■ Work instruction ■
In the listing that follows, copy out each line that includes the word "data".

══════

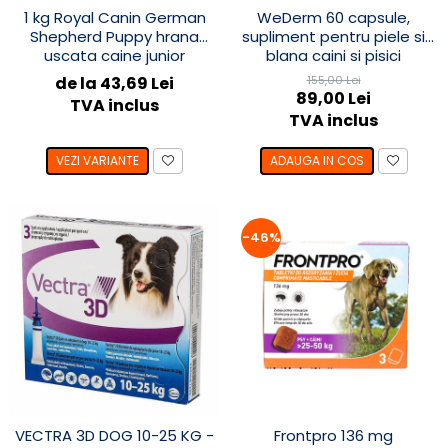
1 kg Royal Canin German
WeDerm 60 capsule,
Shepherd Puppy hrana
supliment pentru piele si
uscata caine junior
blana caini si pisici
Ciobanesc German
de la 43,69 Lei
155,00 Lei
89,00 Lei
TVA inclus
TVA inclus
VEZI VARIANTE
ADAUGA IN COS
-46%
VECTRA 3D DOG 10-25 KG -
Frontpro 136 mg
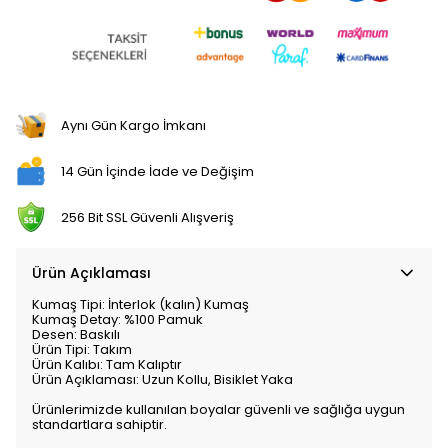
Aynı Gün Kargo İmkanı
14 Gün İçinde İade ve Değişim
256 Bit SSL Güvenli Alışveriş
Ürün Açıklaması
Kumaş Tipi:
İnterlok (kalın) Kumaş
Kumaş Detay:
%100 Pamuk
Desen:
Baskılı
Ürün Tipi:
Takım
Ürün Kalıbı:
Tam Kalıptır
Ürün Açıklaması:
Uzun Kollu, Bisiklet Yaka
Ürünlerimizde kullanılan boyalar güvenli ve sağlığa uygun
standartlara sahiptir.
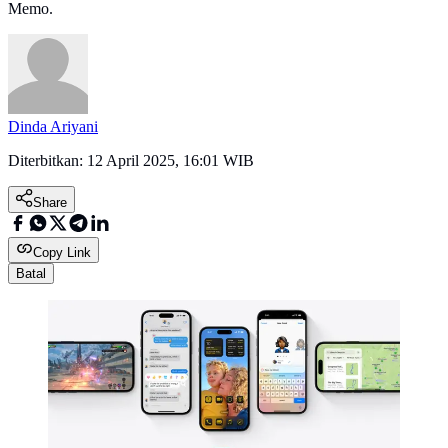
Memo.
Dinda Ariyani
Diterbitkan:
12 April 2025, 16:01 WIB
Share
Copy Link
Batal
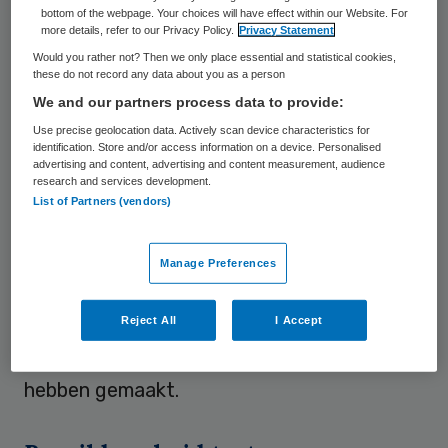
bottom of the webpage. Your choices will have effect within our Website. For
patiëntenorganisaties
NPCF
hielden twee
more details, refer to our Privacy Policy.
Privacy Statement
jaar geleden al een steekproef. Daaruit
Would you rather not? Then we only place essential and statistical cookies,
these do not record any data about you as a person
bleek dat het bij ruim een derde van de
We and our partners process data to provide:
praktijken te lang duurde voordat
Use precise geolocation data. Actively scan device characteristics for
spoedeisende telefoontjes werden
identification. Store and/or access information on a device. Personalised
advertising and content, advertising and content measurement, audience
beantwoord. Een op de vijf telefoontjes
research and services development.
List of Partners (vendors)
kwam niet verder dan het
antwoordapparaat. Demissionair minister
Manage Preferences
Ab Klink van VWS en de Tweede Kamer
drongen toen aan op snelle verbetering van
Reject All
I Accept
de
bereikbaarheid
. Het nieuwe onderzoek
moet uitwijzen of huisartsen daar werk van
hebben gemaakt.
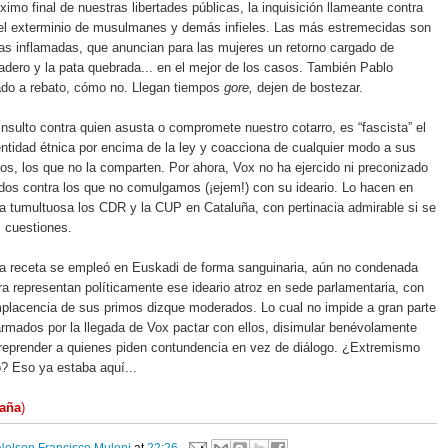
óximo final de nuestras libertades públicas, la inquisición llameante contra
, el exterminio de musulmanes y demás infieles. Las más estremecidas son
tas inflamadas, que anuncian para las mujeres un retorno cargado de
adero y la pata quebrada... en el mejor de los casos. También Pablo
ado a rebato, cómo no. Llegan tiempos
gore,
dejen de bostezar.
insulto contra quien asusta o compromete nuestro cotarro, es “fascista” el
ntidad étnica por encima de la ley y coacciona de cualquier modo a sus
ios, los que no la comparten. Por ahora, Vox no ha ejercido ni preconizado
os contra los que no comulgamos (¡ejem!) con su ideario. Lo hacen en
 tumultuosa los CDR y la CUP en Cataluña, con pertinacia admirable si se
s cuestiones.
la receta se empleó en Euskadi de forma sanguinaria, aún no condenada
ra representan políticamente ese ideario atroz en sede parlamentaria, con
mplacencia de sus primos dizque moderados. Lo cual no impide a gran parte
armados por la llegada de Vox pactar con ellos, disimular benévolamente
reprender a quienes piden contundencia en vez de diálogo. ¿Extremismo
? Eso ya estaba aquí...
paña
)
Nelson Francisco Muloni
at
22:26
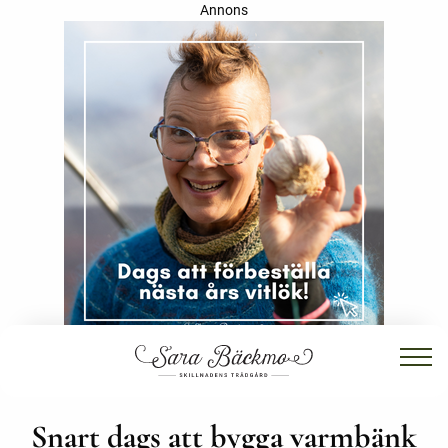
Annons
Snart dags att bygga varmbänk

══════

■ Exercise result ■
these do not record any data about you as a person
We and our partners process data to provide:
Use precise geolocation data. Actively scan device characteristics for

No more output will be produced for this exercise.